刻まれたDNA。
薬を飲むときは『水』か『白湯』で。昔からよく聞く言葉だ。とはいえ水以外で飲んでる人も大勢いるだろうし、実際水じゃなくても概ね大丈夫なものらしい。よくお茶と一緒に飲んではいけないとか聞くけど、あれは鉄剤に含まれる鉄分がお茶のタンニンと結合するからだとかなんとか。なのでその手の注意事項があるときは医者から一言あるだろうし、留意しておけば大丈夫なんだろうけど、他にもグレープフルーツジュースと一緒じゃダメだとか、牛乳はダメだとかもあるらしいので、やっぱり水で飲むのが一番らしい。

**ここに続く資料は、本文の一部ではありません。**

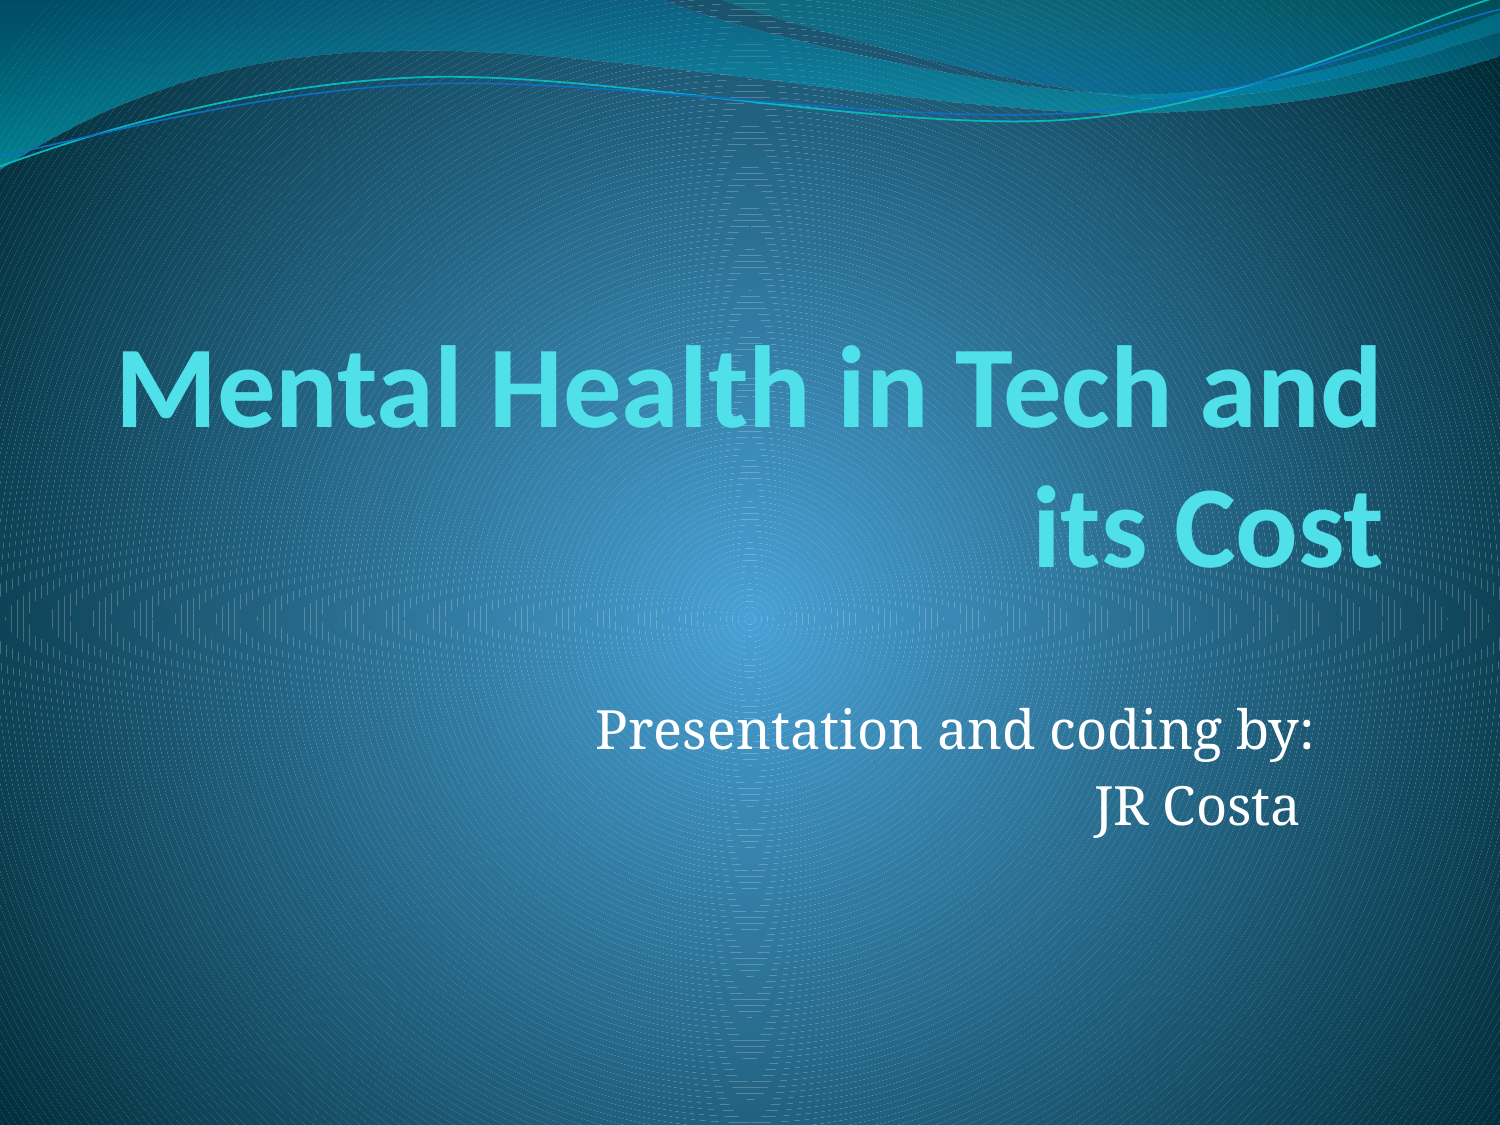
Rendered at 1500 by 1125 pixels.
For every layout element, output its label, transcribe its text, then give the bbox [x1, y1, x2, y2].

subtitle Presentation and coding by: JR Costa [37, 687, 1326, 980]
title Mental Health in Tech and its Cost [112, 299, 1388, 591]
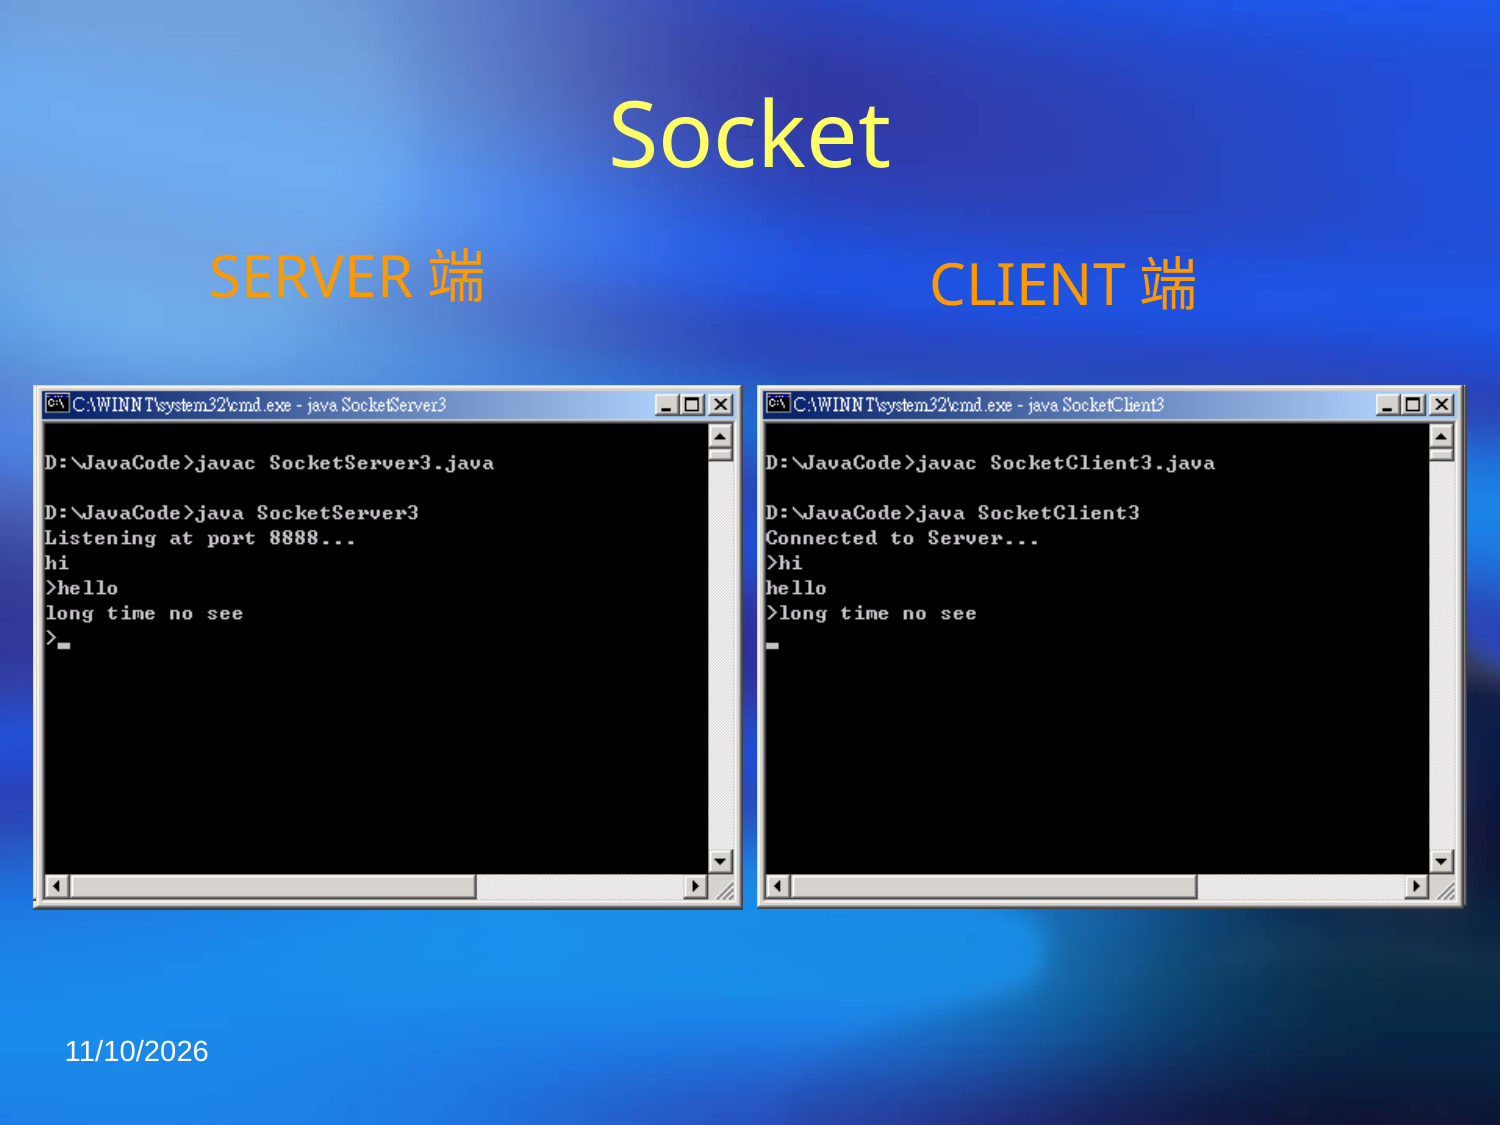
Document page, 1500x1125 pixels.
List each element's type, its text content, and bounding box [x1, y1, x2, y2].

title Socket [49, 37, 1451, 225]
text_box CLIENT端 [882, 222, 1245, 341]
text_box SERVER端 [166, 215, 529, 334]
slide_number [49, 1024, 425, 1103]
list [33, 901, 743, 910]
picture [0, 0, 1500, 1125]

母上は絶対に水か白湯で飲む人なので、僕もそういう風に育てられた。今でも水以外で飲むときは若干ためらいがあったりする。とはいえ手っ取り早く手元に水以外の飲み物がある場合、やはりわざわざ飲み水を用意するのは面倒なのでそのまま飲んでしまう。というより、水道水を直接飲まなくなったのが非常に大きい。白湯を用意する手間を考えたら、そりゃ近くにあるお茶で飲むよねという。
数ヶ月前に花粉症の薬を飲んでたとき、上記の理由で食事に出てたお茶で薬を飲もうとした。実家だったのでそれを見てた母上が驚き「お茶はアカンよ、白湯用意するから待っとき!」と言って席を立った瞬間に、「えぇよ。このまま飲む。」と言って薬を飲み込んだ。貰った薬はその日にググってる。これも抗アレルギー薬だし問題はない。だがそんなこと母上は知らない訳で。飲んでしまったのは仕方ないと座り直し、あきらめたように呟いた。
『…そうか。アンタもお父さん側の人間なんやな。』
微妙に裏切られた感のある表情をしていた。なんだよその二時間ドラマ風。